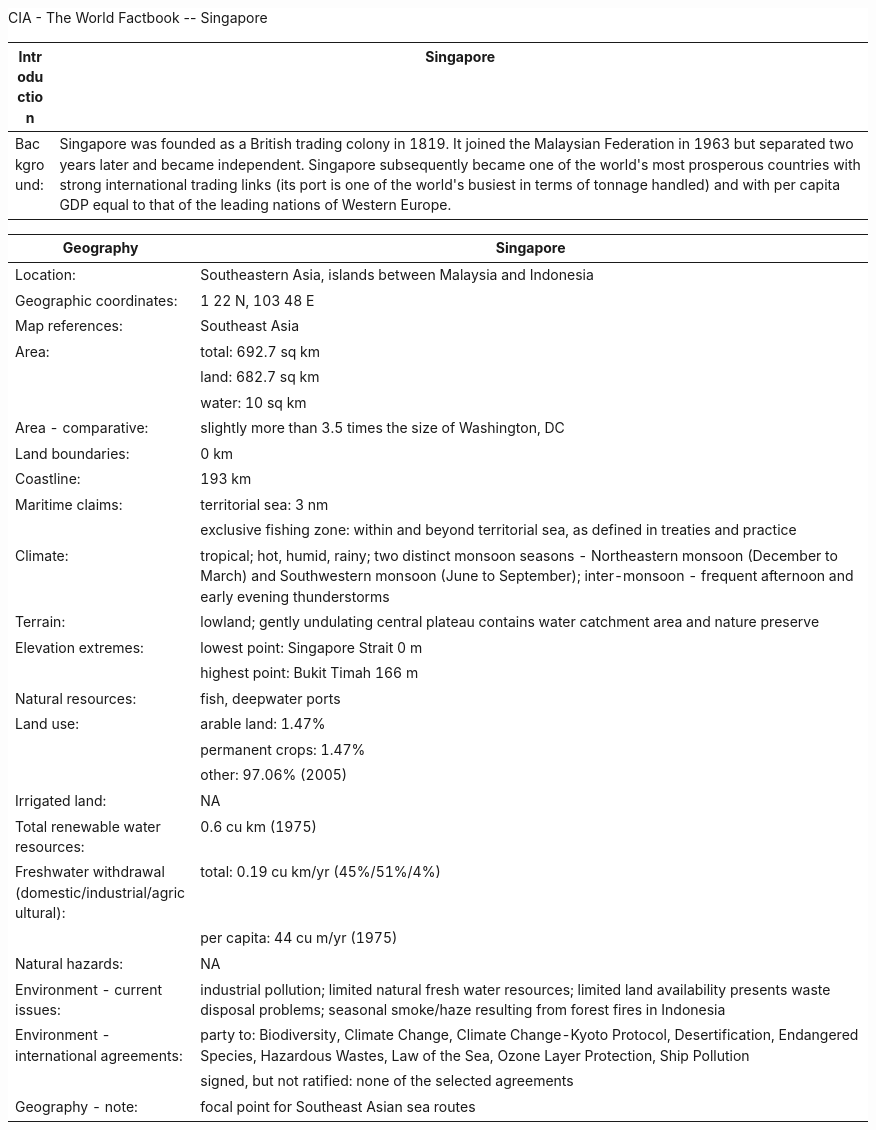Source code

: CIA - The World Factbook -- Singapore

| Introduction | Singapore |
| --- | --- |
| Background: | Singapore was founded as a British trading colony in 1819. It joined the Malaysian Federation in 1963 but separated two years later and became independent. Singapore subsequently became one of the world's most prosperous countries with strong international trading links (its port is one of the world's busiest in terms of tonnage handled) and with per capita GDP equal to that of the leading nations of Western Europe. |

| Geography | Singapore |
| --- | --- |
| Location: | Southeastern Asia, islands between Malaysia and Indonesia |
| Geographic coordinates: | 1 22 N, 103 48 E |
| Map references: | Southeast Asia |
| Area: | total: 692.7 sq km |
| | land: 682.7 sq km |
| | water: 10 sq km |
| Area - comparative: | slightly more than 3.5 times the size of Washington, DC |
| Land boundaries: | 0 km |
| Coastline: | 193 km |
| Maritime claims: | territorial sea: 3 nm |
| | exclusive fishing zone: within and beyond territorial sea, as defined in treaties and practice |
| Climate: | tropical; hot, humid, rainy; two distinct monsoon seasons - Northeastern monsoon (December to March) and Southwestern monsoon (June to September); inter-monsoon - frequent afternoon and early evening thunderstorms |
| Terrain: | lowland; gently undulating central plateau contains water catchment area and nature preserve |
| Elevation extremes: | lowest point: Singapore Strait 0 m |
| | highest point: Bukit Timah 166 m |
| Natural resources: | fish, deepwater ports |
| Land use: | arable land: 1.47% |
| | permanent crops: 1.47% |
| | other: 97.06% (2005) |
| Irrigated land: | NA |
| Total renewable water resources: | 0.6 cu km (1975) |
| Freshwater withdrawal (domestic/industrial/agricultural): | total: 0.19 cu km/yr (45%/51%/4%) |
| | per capita: 44 cu m/yr (1975) |
| Natural hazards: | NA |
| Environment - current issues: | industrial pollution; limited natural fresh water resources; limited land availability presents waste disposal problems; seasonal smoke/haze resulting from forest fires in Indonesia |
| Environment - international agreements: | party to: Biodiversity, Climate Change, Climate Change-Kyoto Protocol, Desertification, Endangered Species, Hazardous Wastes, Law of the Sea, Ozone Layer Protection, Ship Pollution |
| | signed, but not ratified: none of the selected agreements |
| Geography - note: | focal point for Southeast Asian sea routes |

···

■ **TASK BRIEF**
Reproduce word for word the lines in the items above, from the line with "Factbook -- Singapore" to the line with "Western Europe. |", including both of those lines.

■ **FINISHED TASK**
: CIA - The World Factbook -- Singapore

| Introduction | Singapore |
| --- | --- |
| Background: | Singapore was founded as a British trading colony in 1819. It joined the Malaysian Federation in 1963 but separated two years later and became independent. Singapore subsequently became one of the world's most prosperous countries with strong international trading links (its port is one of the world's busiest in terms of tonnage handled) and with per capita GDP equal to that of the leading nations of Western Europe. |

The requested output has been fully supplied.